Re: Not "catching the wind " , or, what ARE we discussing?

From: tgpedersen
Message: 56451
Date: 2008-04-02

--- In cybalist@yahoogroups.com, "fournet.arnaud" <fournet.arnaud@...>
wrote:
>
>
> ----- Original Message -----
> From: tgpedersen
> >
> > The Grimm/Verner/Kluge complex of changes is uniquely Germanic and
> > can be conveniently regarded as the defining autapomorphy of the
> > group.
>
> Nice try. Kluge does not belong there. Firstly, it's logically
> detachable from Grimm/Verner, secondly, I hear that it occurs in
> Celtic too, and thirdly, Kuhn was only able to find half a dozen
> geminates in the Gothic Bible, so Kluge, or substrate from a
> geminating language didn't happen in East Germanic. It's a
> NWGermanic thing, it becomes increasing common in the North and West
> Germanic languages over time, and the Chatti, a local non-Germanic,
> non-Celtic tribe has geminates in the few opaque words we know of
> it. Everything points to Chattic substrate.
>
> Torsten
> ================
> Nice try as well, on your side.
>
> The odd thing about Kluge's Law is then
> that this law is discovered in Germanic
> but relates in fact to a Celtic Substrate.

Why do you think they become Celtic by your decreeing them to be that?

> Your repeated assertion that Chatti are not Celtic is unsupported.

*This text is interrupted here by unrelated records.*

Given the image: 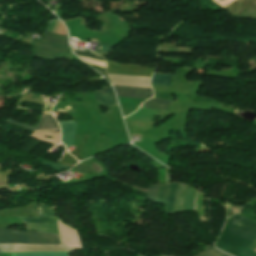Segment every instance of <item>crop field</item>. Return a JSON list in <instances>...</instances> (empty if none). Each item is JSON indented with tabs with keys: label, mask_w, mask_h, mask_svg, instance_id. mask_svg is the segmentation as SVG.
Returning a JSON list of instances; mask_svg holds the SVG:
<instances>
[{
	"label": "crop field",
	"mask_w": 256,
	"mask_h": 256,
	"mask_svg": "<svg viewBox=\"0 0 256 256\" xmlns=\"http://www.w3.org/2000/svg\"><path fill=\"white\" fill-rule=\"evenodd\" d=\"M60 162L74 165L75 163H77V160L66 152L65 156L62 160H60Z\"/></svg>",
	"instance_id": "obj_19"
},
{
	"label": "crop field",
	"mask_w": 256,
	"mask_h": 256,
	"mask_svg": "<svg viewBox=\"0 0 256 256\" xmlns=\"http://www.w3.org/2000/svg\"><path fill=\"white\" fill-rule=\"evenodd\" d=\"M75 53L77 55H82V56H86V57H89V58H95V59H100V60H104L102 58H98L96 57L94 54H90V53H86L85 51H79V50H74ZM105 61V60H104Z\"/></svg>",
	"instance_id": "obj_20"
},
{
	"label": "crop field",
	"mask_w": 256,
	"mask_h": 256,
	"mask_svg": "<svg viewBox=\"0 0 256 256\" xmlns=\"http://www.w3.org/2000/svg\"><path fill=\"white\" fill-rule=\"evenodd\" d=\"M171 80V75L167 74H154L151 82L169 83Z\"/></svg>",
	"instance_id": "obj_16"
},
{
	"label": "crop field",
	"mask_w": 256,
	"mask_h": 256,
	"mask_svg": "<svg viewBox=\"0 0 256 256\" xmlns=\"http://www.w3.org/2000/svg\"><path fill=\"white\" fill-rule=\"evenodd\" d=\"M198 256H228V255H226L214 248L207 246L206 249Z\"/></svg>",
	"instance_id": "obj_15"
},
{
	"label": "crop field",
	"mask_w": 256,
	"mask_h": 256,
	"mask_svg": "<svg viewBox=\"0 0 256 256\" xmlns=\"http://www.w3.org/2000/svg\"><path fill=\"white\" fill-rule=\"evenodd\" d=\"M157 192L158 186H148V199L156 202Z\"/></svg>",
	"instance_id": "obj_18"
},
{
	"label": "crop field",
	"mask_w": 256,
	"mask_h": 256,
	"mask_svg": "<svg viewBox=\"0 0 256 256\" xmlns=\"http://www.w3.org/2000/svg\"><path fill=\"white\" fill-rule=\"evenodd\" d=\"M25 223H40V224H51L56 225L55 219H47V218H33V217H19Z\"/></svg>",
	"instance_id": "obj_12"
},
{
	"label": "crop field",
	"mask_w": 256,
	"mask_h": 256,
	"mask_svg": "<svg viewBox=\"0 0 256 256\" xmlns=\"http://www.w3.org/2000/svg\"><path fill=\"white\" fill-rule=\"evenodd\" d=\"M256 240V222L233 214L215 246L235 256H256L250 251Z\"/></svg>",
	"instance_id": "obj_1"
},
{
	"label": "crop field",
	"mask_w": 256,
	"mask_h": 256,
	"mask_svg": "<svg viewBox=\"0 0 256 256\" xmlns=\"http://www.w3.org/2000/svg\"><path fill=\"white\" fill-rule=\"evenodd\" d=\"M216 3L220 4L221 6H226L227 4H229L230 2H232L233 0H214Z\"/></svg>",
	"instance_id": "obj_23"
},
{
	"label": "crop field",
	"mask_w": 256,
	"mask_h": 256,
	"mask_svg": "<svg viewBox=\"0 0 256 256\" xmlns=\"http://www.w3.org/2000/svg\"><path fill=\"white\" fill-rule=\"evenodd\" d=\"M179 184L172 183L166 203V208H165V214H173L174 211V198H175V193L178 188ZM170 185H163L159 187V193H158V199L157 202L165 204L168 190H169Z\"/></svg>",
	"instance_id": "obj_7"
},
{
	"label": "crop field",
	"mask_w": 256,
	"mask_h": 256,
	"mask_svg": "<svg viewBox=\"0 0 256 256\" xmlns=\"http://www.w3.org/2000/svg\"><path fill=\"white\" fill-rule=\"evenodd\" d=\"M89 136H84L81 141L78 143L77 147L74 149V151L72 152V155H74L78 160H83L81 158H79V154L80 152L82 151L87 139H88Z\"/></svg>",
	"instance_id": "obj_17"
},
{
	"label": "crop field",
	"mask_w": 256,
	"mask_h": 256,
	"mask_svg": "<svg viewBox=\"0 0 256 256\" xmlns=\"http://www.w3.org/2000/svg\"><path fill=\"white\" fill-rule=\"evenodd\" d=\"M38 217L56 218V213L48 206L39 205Z\"/></svg>",
	"instance_id": "obj_13"
},
{
	"label": "crop field",
	"mask_w": 256,
	"mask_h": 256,
	"mask_svg": "<svg viewBox=\"0 0 256 256\" xmlns=\"http://www.w3.org/2000/svg\"><path fill=\"white\" fill-rule=\"evenodd\" d=\"M62 129V143L67 147L73 144L75 125L74 121L71 122H59Z\"/></svg>",
	"instance_id": "obj_9"
},
{
	"label": "crop field",
	"mask_w": 256,
	"mask_h": 256,
	"mask_svg": "<svg viewBox=\"0 0 256 256\" xmlns=\"http://www.w3.org/2000/svg\"><path fill=\"white\" fill-rule=\"evenodd\" d=\"M38 160L42 161V165H47V166H51L53 167L54 170H57V171H60V172H63L62 170L64 169H69L71 168L72 166L70 165H64V164H56V163H52V162H49V161H45V160H42V159H39Z\"/></svg>",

Your repeated assertions that points of view other than your own are
unsupported are unsupported. My repeated assertion echoes the
archaeologist O. Uenze. Read this again:
http://tech.groups.yahoo.com/group/cybalist/message/56384


> What opaque words do we know from Chatti ?

I cite from
Kuhn: Chatti und Mattium, die langen Tenues des Altgermanischen:

Chatti (also Catti, later Hessen), their capital Mattium (now Maden),
the town of Metze, the brook it's at Metzoff/Matzoff, the subtribe
Chatt-uarii, later Hattuaria / Hatteron, Mattiaci, aquae Mattiacae,
many town and field names in Hesse in Metz-, the personal names Arpus,
Flanallus, Lives, Ramis, Gandestrius or Adgandestrius, Catu- or
Actu-merus and Ucro-mirus, etc.

In AngloSaxon we find the personal names Pælli, Pede, Peuf, Pleil,
Piott, Ploesa, Podda, Puh and Puttoc (note, Brian: p- and geminate),
obviously part of the ssame ethnic admixture.